Executivos e analistas do setor disseram acreditar que o governo provavelmente não adotará nenhuma medida antes dessa visita.
— Os Estados Unidos lideram o mundo em inovação em IA, e a abordagem bem-sucedida do presidente Trump garantirá que continue assim — disse Liz Huston, porta-voz da Casa Branca.
O Departamento de Comércio não quis comentar.
O debate se intensificou no mês passado, quando executivos da Anthropic e da OpenAI mantiveram discussões regulatórias após o lançamento do Kimi, da Moonshot AI, um modelo chinês de última geração que apresentou desempenho equivalente ao dos principais modelos das duas empresas americanas em algumas áreas, disseram duas pessoas familiarizadas com as posições das companhias.
OpenAI e Anthropic também expressaram preocupações sobre a “destilação”, processo em que um modelo é desenvolvido com base nas respostas de outra ferramenta de IA, criando, em essência, uma cópia, segundo três pessoas a par do assunto.

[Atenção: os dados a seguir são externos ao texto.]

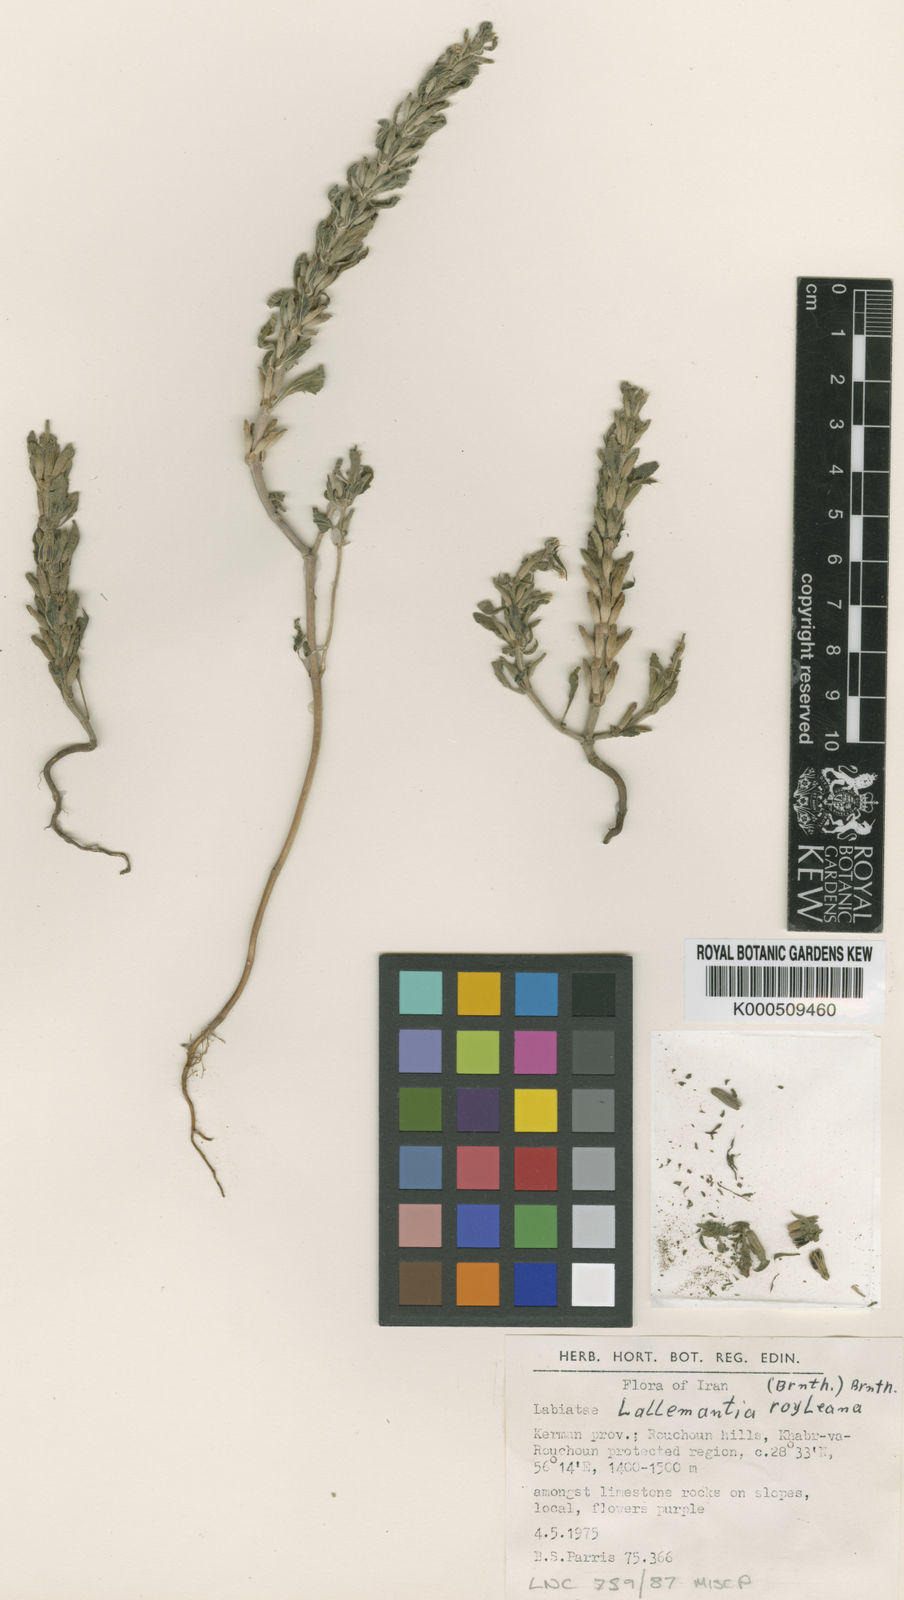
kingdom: Plantae
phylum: Tracheophyta
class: Magnoliopsida
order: Lamiales
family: Lamiaceae
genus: Lallemantia
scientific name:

O governo ecoou essas preocupações.
Michael Kratsios, que comanda o Escritório de Política Científica e Tecnológica da Casa Branca, publicou no mês passado na rede social X que a empresa chinesa responsável pelo Kimi havia destilado o Fable, poderoso modelo da Anthropic.
Ele alertou que “roubar tecnologia proprietária dos Estados Unidos e prejudicar a pesquisa americana é inaceitável”.

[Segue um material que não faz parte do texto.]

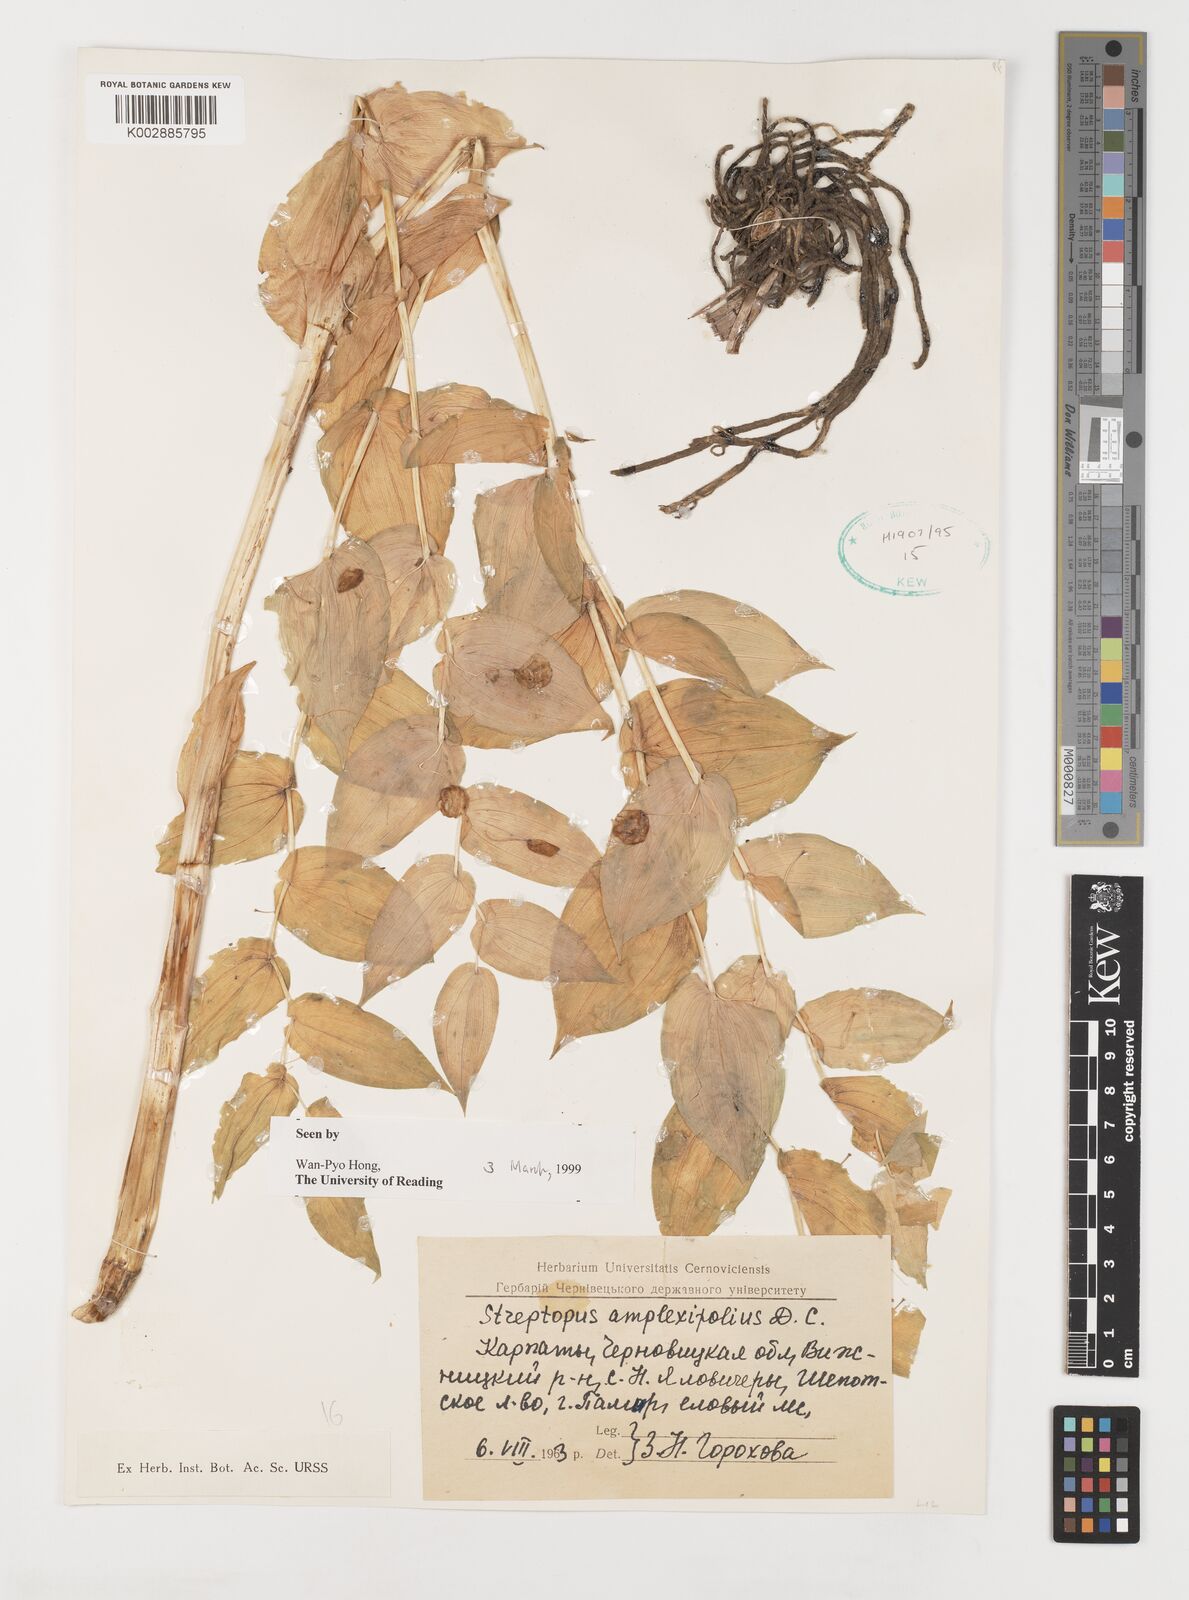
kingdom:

No mesmo dia, Bessent publicou que empresas chinesas poderiam enfrentar sanções ou outras restrições federais por roubo de propriedade intelectual.
O governo também analisou restringir os modelos que podem ser usados por órgãos federais ou regular tecnologias da informação e comunicação por meio do Departamento de Comércio, uma possível forma de impedir que empresas americanas façam negócios com companhias chinesas de IA, disseram quatro pessoas familiarizadas com as discussões.
— Acreditamos que tanto os modelos de pesos abertos quanto os modelos fechados têm um papel importante na democratização do acesso à IA — afirmou um porta-voz da OpenAI.
— Os avanços dos modelos chineses de pesos abertos não são um argumento contra a abertura.
Eles reforçam a necessidade de uma estrutura nacional coerente que permita aos Estados Unidos avaliar rapidamente novos modelos, administrar riscos e colocar as ferramentas de IA mais poderosas nas mãos dos defensores da segurança cibernética.
A Anthropic não quis comentar.
Nas empresas Nvidia, Microsoft, Google e Meta, executivos ficaram cada vez mais preocupados com a possibilidade de Anthropic e OpenAI convencerem a Casa Branca com seus argumentos favoráveis a restrições mais rígidas, segundo duas das pessoas.
Isso poderia consolidar a posição das startups de IA como líderes de mercado.
Outros laboratórios de IA corriam o risco de ficar permanentemente para trás, acrescentaram as fontes.
E, como várias dessas empresas desenvolvem seus próprios modelos de código aberto ou fornecem equipamentos a negócios que utilizam tecnologia aberta, elas temiam que as restrições também as prejudicassem.
Em mensagens privadas, telefonemas e videoconferências, executivos construíram discretamente o argumento de que modelos de código aberto eram benéficos para o mundo e para a inovação americana, segundo três pessoas familiarizadas com as conversas.